A recent headline stating, “Biden admin withholding key funding for schools with hunting, archery programs,” caused my phone to start ringing. As a Michigan Hunter Safety instructor, many of my colleagues were concerned that federal funding for the program was being eliminated. Although my state doesn’t have many school-related hunter safety classes, many states still teach important safety classes during the school year. These are the classes in which young and old hunters learn not to shoot toward people, houses, and livestock. The headline made no sense, so a deeper dive into the facts revealed a much clearer picture.
U.S. Senators John Cornyn (R – Texas) and Thom Tillis (R – North Carolina) co-wrote the Bipartisan Safer Communities Act (BSCCA) that became law in 2022. The act has language that prohibits the use of federal funds to provide “training in the use of a dangerous weapon.” They have written U.S. Secretary of Education Miguel Cardona to say that was not what the bill intended as there is a huge difference between learning to correctly shoot a bow (or how to safely handle a hunting rifle or shotgun) and using a dangerous weapon.

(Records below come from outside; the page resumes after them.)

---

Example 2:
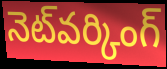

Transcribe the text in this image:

నెట్‌వర్కింగ్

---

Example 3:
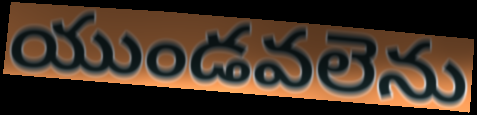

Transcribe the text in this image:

యుండవలెను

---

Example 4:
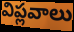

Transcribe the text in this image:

విప్లవాలు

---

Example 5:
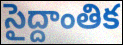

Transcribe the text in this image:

సైద్దాంతిక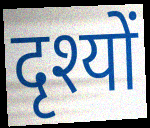
दृश्यों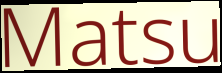
MatsuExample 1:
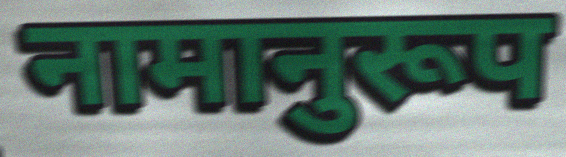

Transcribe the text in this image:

नामानुरूप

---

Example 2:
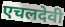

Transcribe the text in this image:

एचलदेवी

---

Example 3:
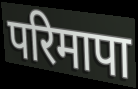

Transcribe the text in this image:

परिमापा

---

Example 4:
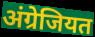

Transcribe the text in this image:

अंग्रेजियत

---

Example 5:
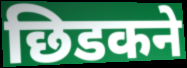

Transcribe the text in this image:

छिडकने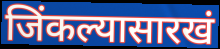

In the context of a hunter safety class or an in-school archery league, these are certainly not “weapons.” We hear of assault weapons, weapons of mass destruction, and weapons of war. When a criminal raises a handgun toward a police officer, you will hear the law enforcement officer yell, “Drop your weapon!” As we commonly use the term, weapons are devices that criminals commonly use to carry out their crimes. A weapon can also be deemed as something one might use in self-defense. An archer or even a clay target shooter would never consider themselves as holding a weapon. Members of the Biden administration most certainly misinterpreted the language in the bill.
Throughout the nation, hunter safety classes, as well as many in-school archery programs, are funded by the Pittman-Roberson Act and receive no money from the federal government. Although the U.S. Secretary of Education has yet to respond to the misinterpretation, many schools that offer these programs see no cause for alarm. The programs, being separately funded, are not at risk for defunding by the BSCCA, nor are the normal academic course offerings.

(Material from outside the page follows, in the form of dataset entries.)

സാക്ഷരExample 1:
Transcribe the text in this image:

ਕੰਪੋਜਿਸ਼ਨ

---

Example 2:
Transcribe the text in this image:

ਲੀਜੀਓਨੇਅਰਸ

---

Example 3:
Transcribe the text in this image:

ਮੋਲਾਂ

As Jennifer Pittman, Georgia’s DNR hunter development program manager and the Georgia National Archery in Schools Coordinator, states, “This is new legislation, and we don’t know a lot. We’re waiting to hear from the Department of Education. It is our plan as of right now to continue both programs.”
The one billion dollars in grants that the BSCCA provides are geared toward preventing and responding to acts of bullying, violence, and hate that impact school communities. It should have nothing to do with eliminating teaching a youngster certain safety skills they will use for the rest of their lives. The nation waited for the response from the U.S. Secretary of Education, Mr. Cardona. There was plenty of time to tell the nation that he misinterpreted the language and that teaching our nation’s youth to be safe is of the utmost importance. However, since the Department of Education has not rectified the issue, Congress is taking action.

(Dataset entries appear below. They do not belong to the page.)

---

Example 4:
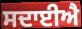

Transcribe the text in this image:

ਸਦਾਈਐ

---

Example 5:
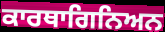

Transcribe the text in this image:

ਕਾਰਥਾਗਿਨਿਅਨ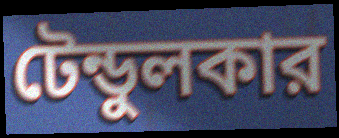
টেন্ডুলকার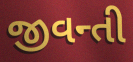
જીવન્તીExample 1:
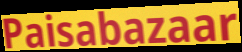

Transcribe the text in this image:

Paisabazaar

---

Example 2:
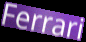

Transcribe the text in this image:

Ferrari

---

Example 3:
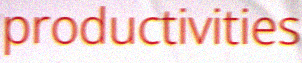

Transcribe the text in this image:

productivities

Congressman Green (R- Tenn) introduced H.R. 5110 to amend the Elementary and Secondary Education Act of 1965 to clarify that the prohibition on the use of Federal education funds for certain weapons does not apply to the use of such weapons for training in archery, hunting, or other shooting sports.
As America faces an ever-growing threat of gun misuse, we can only hope that Mr. Green’s attempt to protect firearm safety education is successful. The unanimous Senate passage of H.R. 5110 comes shortly after the House passed the bill Tuesday night on an impressive vote of 424 – 1. It’s now up to the President to lead the nation in a quest for firearm safety and sign the bill into law.
Education is always a good thing. Removing funding for education and hoping that people will figure out gun safety on their own is ridiculous.
Jack Ammerman is a Michigan writer. As a hunter and shooting sports enthusiast, he is involved with education and the safe use of firearms on a daily basis. He supports the right of Americans to own guns for self-defense. He has produced firearm safety television commercials and writes a firearm column for Michigan Out of Doors.